● YOUR GOAL
Below are entries; write every one of them out again exactly.
------ DATASET RECORDS
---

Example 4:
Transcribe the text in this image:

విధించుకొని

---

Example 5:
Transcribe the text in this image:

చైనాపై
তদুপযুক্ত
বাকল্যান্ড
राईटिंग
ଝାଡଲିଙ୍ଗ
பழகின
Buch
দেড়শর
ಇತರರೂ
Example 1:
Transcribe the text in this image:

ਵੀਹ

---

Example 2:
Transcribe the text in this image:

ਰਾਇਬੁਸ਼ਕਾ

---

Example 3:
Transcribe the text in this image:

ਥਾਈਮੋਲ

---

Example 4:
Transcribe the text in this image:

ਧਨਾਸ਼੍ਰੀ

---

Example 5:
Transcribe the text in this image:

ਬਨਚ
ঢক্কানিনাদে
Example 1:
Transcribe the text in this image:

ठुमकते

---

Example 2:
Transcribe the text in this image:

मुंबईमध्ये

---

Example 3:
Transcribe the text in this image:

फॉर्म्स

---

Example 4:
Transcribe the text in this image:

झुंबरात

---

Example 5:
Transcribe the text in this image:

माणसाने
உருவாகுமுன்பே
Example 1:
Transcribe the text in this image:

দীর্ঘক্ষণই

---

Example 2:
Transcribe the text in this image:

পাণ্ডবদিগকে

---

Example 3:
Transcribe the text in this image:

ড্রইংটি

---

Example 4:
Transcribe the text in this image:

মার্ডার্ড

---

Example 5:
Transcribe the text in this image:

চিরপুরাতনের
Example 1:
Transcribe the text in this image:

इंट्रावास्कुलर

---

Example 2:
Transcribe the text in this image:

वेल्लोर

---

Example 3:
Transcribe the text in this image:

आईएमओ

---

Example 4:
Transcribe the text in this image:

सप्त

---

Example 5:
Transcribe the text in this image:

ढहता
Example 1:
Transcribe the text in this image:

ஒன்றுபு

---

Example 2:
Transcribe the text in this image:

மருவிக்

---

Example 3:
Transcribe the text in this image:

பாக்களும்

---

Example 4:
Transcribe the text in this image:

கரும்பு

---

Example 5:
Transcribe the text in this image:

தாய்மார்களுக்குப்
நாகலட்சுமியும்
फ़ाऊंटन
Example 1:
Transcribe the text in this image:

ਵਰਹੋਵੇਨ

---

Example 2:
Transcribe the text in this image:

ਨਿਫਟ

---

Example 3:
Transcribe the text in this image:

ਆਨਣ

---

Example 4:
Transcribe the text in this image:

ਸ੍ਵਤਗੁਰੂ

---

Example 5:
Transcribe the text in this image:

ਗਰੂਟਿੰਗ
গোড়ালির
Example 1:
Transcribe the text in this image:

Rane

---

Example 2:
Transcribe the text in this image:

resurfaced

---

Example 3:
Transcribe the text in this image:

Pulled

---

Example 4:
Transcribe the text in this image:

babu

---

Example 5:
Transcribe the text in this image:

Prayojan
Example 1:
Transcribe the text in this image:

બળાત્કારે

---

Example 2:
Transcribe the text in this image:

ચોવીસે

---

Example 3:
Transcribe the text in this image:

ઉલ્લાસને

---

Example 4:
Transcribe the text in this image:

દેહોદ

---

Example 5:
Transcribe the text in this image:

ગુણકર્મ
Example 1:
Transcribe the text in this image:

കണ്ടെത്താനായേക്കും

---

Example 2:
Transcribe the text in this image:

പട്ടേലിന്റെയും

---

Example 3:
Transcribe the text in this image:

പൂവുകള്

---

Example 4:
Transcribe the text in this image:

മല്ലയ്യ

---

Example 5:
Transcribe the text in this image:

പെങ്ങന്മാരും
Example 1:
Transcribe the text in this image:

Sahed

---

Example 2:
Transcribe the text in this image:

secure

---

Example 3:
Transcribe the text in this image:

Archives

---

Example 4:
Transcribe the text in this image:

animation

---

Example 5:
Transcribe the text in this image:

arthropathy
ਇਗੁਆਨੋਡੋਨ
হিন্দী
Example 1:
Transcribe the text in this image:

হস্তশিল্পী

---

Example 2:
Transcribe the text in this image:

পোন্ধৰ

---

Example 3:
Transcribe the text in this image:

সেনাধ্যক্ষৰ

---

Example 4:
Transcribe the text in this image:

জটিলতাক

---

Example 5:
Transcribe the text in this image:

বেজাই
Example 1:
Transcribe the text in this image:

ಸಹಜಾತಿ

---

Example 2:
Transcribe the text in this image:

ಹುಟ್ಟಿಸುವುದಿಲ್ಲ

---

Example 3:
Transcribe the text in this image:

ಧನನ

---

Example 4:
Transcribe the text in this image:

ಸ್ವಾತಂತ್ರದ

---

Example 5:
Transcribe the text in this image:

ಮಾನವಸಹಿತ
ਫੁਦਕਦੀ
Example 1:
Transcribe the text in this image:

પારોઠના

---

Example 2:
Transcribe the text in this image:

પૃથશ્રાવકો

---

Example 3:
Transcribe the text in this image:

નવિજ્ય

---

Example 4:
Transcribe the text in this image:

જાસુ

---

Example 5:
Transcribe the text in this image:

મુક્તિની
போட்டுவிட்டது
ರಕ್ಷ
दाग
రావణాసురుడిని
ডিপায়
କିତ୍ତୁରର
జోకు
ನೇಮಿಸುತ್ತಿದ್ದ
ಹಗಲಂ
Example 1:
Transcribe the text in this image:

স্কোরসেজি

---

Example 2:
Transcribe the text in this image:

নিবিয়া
------------
● WRITTEN ANSWER
---

Example 4:
Transcribe the text in this image:

విధించుకొని

---

Example 5:
Transcribe the text in this image:

చైనాపై
তদুপযুক্ত
বাকল্যান্ড
राईटिंग
ଝାଡଲିଙ୍ଗ
பழகின
Buch
দেড়শর
ಇತರರೂ
Example 1:
Transcribe the text in this image:

ਵੀਹ

---

Example 2:
Transcribe the text in this image:

ਰਾਇਬੁਸ਼ਕਾ

---

Example 3:
Transcribe the text in this image:

ਥਾਈਮੋਲ

---

Example 4:
Transcribe the text in this image:

ਧਨਾਸ਼੍ਰੀ

---

Example 5:
Transcribe the text in this image:

ਬਨਚ
ঢক্কানিনাদে
Example 1:
Transcribe the text in this image:

ठुमकते

---

Example 2:
Transcribe the text in this image:

मुंबईमध्ये

---

Example 3:
Transcribe the text in this image:

फॉर्म्स

---

Example 4:
Transcribe the text in this image:

झुंबरात

---

Example 5:
Transcribe the text in this image:

माणसाने
உருவாகுமுன்பே
Example 1:
Transcribe the text in this image:

দীর্ঘক্ষণই

---

Example 2:
Transcribe the text in this image:

পাণ্ডবদিগকে

---

Example 3:
Transcribe the text in this image:

ড্রইংটি

---

Example 4:
Transcribe the text in this image:

মার্ডার্ড

---

Example 5:
Transcribe the text in this image:

চিরপুরাতনের
Example 1:
Transcribe the text in this image:

इंट्रावास्कुलर

---

Example 2:
Transcribe the text in this image:

वेल्लोर

---

Example 3:
Transcribe the text in this image:

आईएमओ

---

Example 4:
Transcribe the text in this image:

सप्त

---

Example 5:
Transcribe the text in this image:

ढहता
Example 1:
Transcribe the text in this image:

ஒன்றுபு

---

Example 2:
Transcribe the text in this image:

மருவிக்

---

Example 3:
Transcribe the text in this image:

பாக்களும்

---

Example 4:
Transcribe the text in this image:

கரும்பு

---

Example 5:
Transcribe the text in this image:

தாய்மார்களுக்குப்
நாகலட்சுமியும்
फ़ाऊंटन
Example 1:
Transcribe the text in this image:

ਵਰਹੋਵੇਨ

---

Example 2:
Transcribe the text in this image:

ਨਿਫਟ

---

Example 3:
Transcribe the text in this image:

ਆਨਣ

---

Example 4:
Transcribe the text in this image:

ਸ੍ਵਤਗੁਰੂ

---

Example 5:
Transcribe the text in this image:

ਗਰੂਟਿੰਗ
গোড়ালির
Example 1:
Transcribe the text in this image:

Rane

---

Example 2:
Transcribe the text in this image:

resurfaced

---

Example 3:
Transcribe the text in this image:

Pulled

---

Example 4:
Transcribe the text in this image:

babu

---

Example 5:
Transcribe the text in this image:

Prayojan
Example 1:
Transcribe the text in this image:

બળાત્કારે

---

Example 2:
Transcribe the text in this image:

ચોવીસે

---

Example 3:
Transcribe the text in this image:

ઉલ્લાસને

---

Example 4:
Transcribe the text in this image:

દેહોદ

---

Example 5:
Transcribe the text in this image:

ગુણકર્મ
Example 1:
Transcribe the text in this image:

കണ്ടെത്താനായേക്കും

---

Example 2:
Transcribe the text in this image:

പട്ടേലിന്റെയും

---

Example 3:
Transcribe the text in this image:

പൂവുകള്

---

Example 4:
Transcribe the text in this image:

മല്ലയ്യ

---

Example 5:
Transcribe the text in this image:

പെങ്ങന്മാരും
Example 1:
Transcribe the text in this image:

Sahed

---

Example 2:
Transcribe the text in this image:

secure

---

Example 3:
Transcribe the text in this image:

Archives

---

Example 4:
Transcribe the text in this image:

animation

---

Example 5:
Transcribe the text in this image:

arthropathy
ਇਗੁਆਨੋਡੋਨ
হিন্দী
Example 1:
Transcribe the text in this image:

হস্তশিল্পী

---

Example 2:
Transcribe the text in this image:

পোন্ধৰ

---

Example 3:
Transcribe the text in this image:

সেনাধ্যক্ষৰ

---

Example 4:
Transcribe the text in this image:

জটিলতাক

---

Example 5:
Transcribe the text in this image:

বেজাই
Example 1:
Transcribe the text in this image:

ಸಹಜಾತಿ

---

Example 2:
Transcribe the text in this image:

ಹುಟ್ಟಿಸುವುದಿಲ್ಲ

---

Example 3:
Transcribe the text in this image:

ಧನನ

---

Example 4:
Transcribe the text in this image:

ಸ್ವಾತಂತ್ರದ

---

Example 5:
Transcribe the text in this image:

ಮಾನವಸಹಿತ
ਫੁਦਕਦੀ
Example 1:
Transcribe the text in this image:

પારોઠના

---

Example 2:
Transcribe the text in this image:

પૃથશ્રાવકો

---

Example 3:
Transcribe the text in this image:

નવિજ્ય

---

Example 4:
Transcribe the text in this image:

જાસુ

---

Example 5:
Transcribe the text in this image:

મુક્તિની
போட்டுவிட்டது
ರಕ್ಷ
दाग
రావణాసురుడిని
ডিপায়
କିତ୍ତୁରର
జోకు
ನೇಮಿಸುತ್ತಿದ್ದ
ಹಗಲಂ
Example 1:
Transcribe the text in this image:

স্কোরসেজি

---

Example 2:
Transcribe the text in this image:

নিবিয়া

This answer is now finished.